INSPIRE mandates the availability of a stored query on any WFS which is able to download the full dataset in a single request. This is by far the easiest option to download a dataset. However consider that this option is not provided by some providers.

The GDAL utility supports GMLAS (GML Application Schema) and is able to import gml from WFS and store it in for example a database. See the GDAL recipe for an example. Hale studio is also able to import data from a WFS.

!!! note

If you open a rich INSPIRE WFS service in QGIS, you will get unexpected results. In some cases QGIS will be able to extract a geometry and display the layer, but in other cases it will open each featuretype as a table (without geometry). Links between layers and tables are not imported. A [GMLAS plugin](https://plugins.qgis.org/plugins/gml_application_schema_toolbox/) (based on the GDAL GMLAS functionality) has been developed in 2016, but adoption has been low and the project seems currently unmaintained.

Code list mappings

Common codelists are stored on the INSPIRE registry, or common registries such as Agrovoc or Gemet. If a value needs to be registered which is not in those registries, organisations have the option to publish an extended version of the code list locally. Code list values are typically provided as a URI referencing the concept in a registry.

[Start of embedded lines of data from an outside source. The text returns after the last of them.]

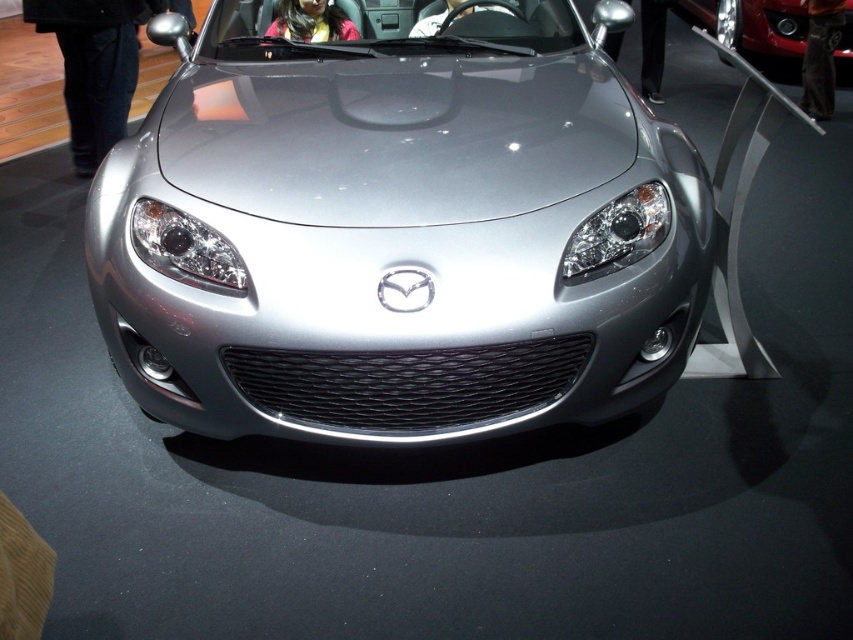
Between point (788, 45) and point (287, 29), which one is positioned in front?

Point (287, 29)

Who is positioned more to the left, metallic silver car at center or satin silver car at center?

satin silver car at center is more to the left.

Does point (749, 26) lie behind point (341, 29)?

Yes.

This screenshot has width=853, height=640. What are the coordinates of `metallic silver car at center` in the screenshot? It's located at (753, 26).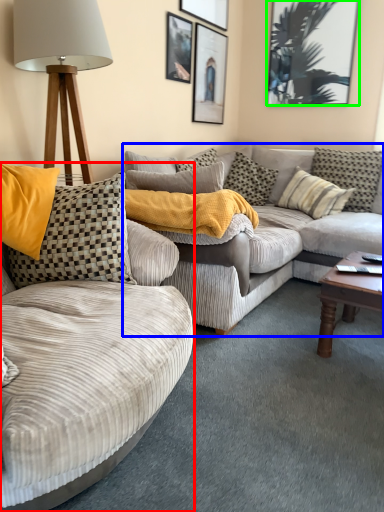
Question: Estimate the real-world distances between objects in this image. Which object is farther from studio couch (highlighted by a red box), studio couch (highlighted by a blue box) or picture frame (highlighted by a green box)?

Choices:
 (A) studio couch
 (B) picture frame

Answer: (B)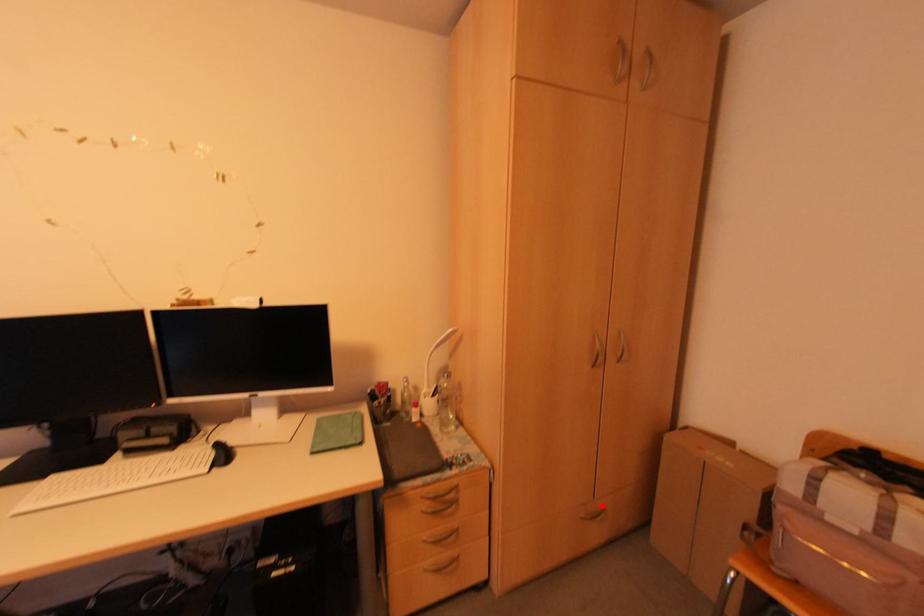
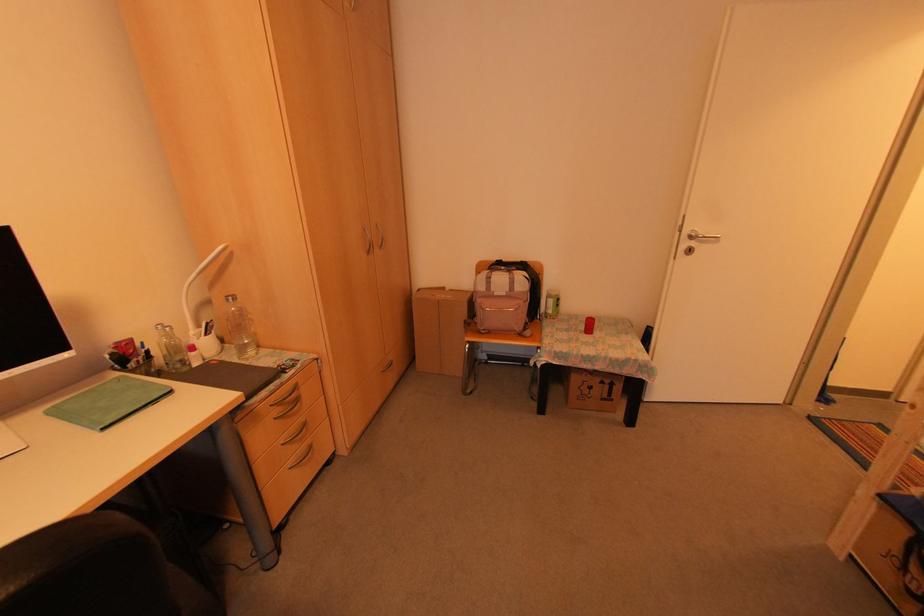
Find the pixel in the second image that matches the highlighted location in the first image.

(388, 359)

The soil model has various codelists. Important codelists are the (WRB) soil clasification, the observed soil property and the methods used in the laboratory. It is important to understand if the method used impacts the measured value. For example there are various methods to measure pH, which each give a specific value. Pedo transfer functions exist to recalculate the value based on the method used. Prior to applying a pedo transfer function, you have to map the codelist from the remote dataset to the code list used locally. Some cases can exist:

Both datasets reference the same value from a common code list
The dataset references a remote concept, but it matches with a concept used locally
The dataset references a remote concept, but no local representation exists for the concept
No information exists on the concept used

Option 1 is optimal, option 2 requires a mapping table (a suggestion can be made to include the concept on the inspire registry), option 3 and 4 are problematic, these cases should be decided on case by case. Hale studio includes an option to provide mapping tables to map codelist values.